Cards like Goblin Rabblemaster and Stoke the Flames are comically better on the play. Hordeling Outburst in particular is a trainwreck if that’s your turn-three play in this format and you need to spend another turn to support it. The flipside is when you get to Outburst and immediately convoke a Stoke the Flames, in which case you likely win on the spot. The key is that the removal usually doesn’t sync up well with what the opponent is trying to do. As a result, being on the play means that if they don’t have the properly-timed removal spell they eat a ton of damage.

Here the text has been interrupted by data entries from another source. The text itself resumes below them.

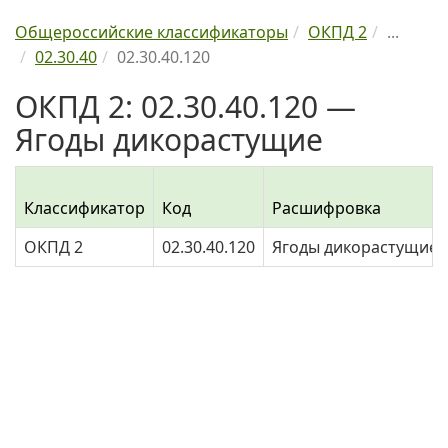
Общероссийские классификаторы
ОКПД 2
...
02.30.40
02.30.40.120
ОКПД 2: 02.30.40.120 —
Ягоды дикорастущие
Классификатор
Код
Расшифровка
ОКПД 2
02.30.40.120
Ягоды дикорастущие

This is why the UB Control decks keep sneaking out with GP wins despite usually performing terribly online and at many tournaments overall. It specifically disrupts many of the best decks in the format and lines up very well against common lines of play. Meanwhile when it gets dragged into a long game it still has the potential to lose despite being a traditional control strategy. Without a great way to replenish cards or pull way ahead, decks like Abzan and Whip can still pull out victories even while getting disrupted. On the flip side, WR has a much tougher time recovering, though Outpost Siege goes a long way and sometimes you can simply aim enough burn at UB’s head to win.

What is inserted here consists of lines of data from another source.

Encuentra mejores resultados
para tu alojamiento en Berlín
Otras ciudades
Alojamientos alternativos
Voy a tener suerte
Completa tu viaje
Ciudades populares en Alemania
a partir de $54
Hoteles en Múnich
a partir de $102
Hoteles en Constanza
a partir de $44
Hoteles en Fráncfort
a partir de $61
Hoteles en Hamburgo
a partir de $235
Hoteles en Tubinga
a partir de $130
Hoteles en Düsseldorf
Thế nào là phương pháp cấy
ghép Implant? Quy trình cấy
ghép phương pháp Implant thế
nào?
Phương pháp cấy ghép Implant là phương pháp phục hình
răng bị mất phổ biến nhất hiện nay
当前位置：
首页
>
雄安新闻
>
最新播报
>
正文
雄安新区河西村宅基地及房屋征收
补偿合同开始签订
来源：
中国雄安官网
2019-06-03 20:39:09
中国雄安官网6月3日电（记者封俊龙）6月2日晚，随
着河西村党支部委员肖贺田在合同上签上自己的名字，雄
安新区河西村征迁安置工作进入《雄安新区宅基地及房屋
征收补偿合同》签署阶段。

Right now the place to be is to run slightly more controlling cards than your opponent. For example, Wild Slash gets much better until everyone switches to Brimaz. Brimaz used to be easily answered by Chained to the Rocks, but now Abzan Advantage can wipe out Chained and pump a creature. This gives it a dual role like Valorous Stance where it can potentially save a creature from a burn spell or get one back down the road. It even takes down Courser of Kruphix on the cheap while giving you a tiny bit more value. People are altering their decks to be better against last week’s RW decks, which means it’s time to decide if you want to go even more controlling or simply change up your threats.

Deck of the Week

Juan Tauler Aguiló, 12 – 3 at Grand Prix Seville 2015

 

I’m a huge fan of Jeskai Tokens and I think this build is excellent. I played a very similar build at a PTQ last weekend and felt pretty good in every game where I got to play real Magic. The only swap I can make with certainty is to dump a Temple of Epiphany for another Flooded Strand. You really don’t want 10-11 tapped lands and you get to maximize your delve cards.

If people are leaning on Wild Slash and Brimaz, then Wild Slash loses some value itself and should likely stay a 2-or-3-of and Valorous Stance should be moved to the main. A singleton maindeck Abzan Advantage also isn’t the worse against the mirror and other RW decks. Outside of the usual, tokens are pretty hard for RW to effectively deal with and Ascendancy turns almost any board position into a scary one.

Not quite as unique as some of the other options available but one of the most effective, and Jeskai Ascendancy and Treasure Cruise give some of that raw power straight RW lacks.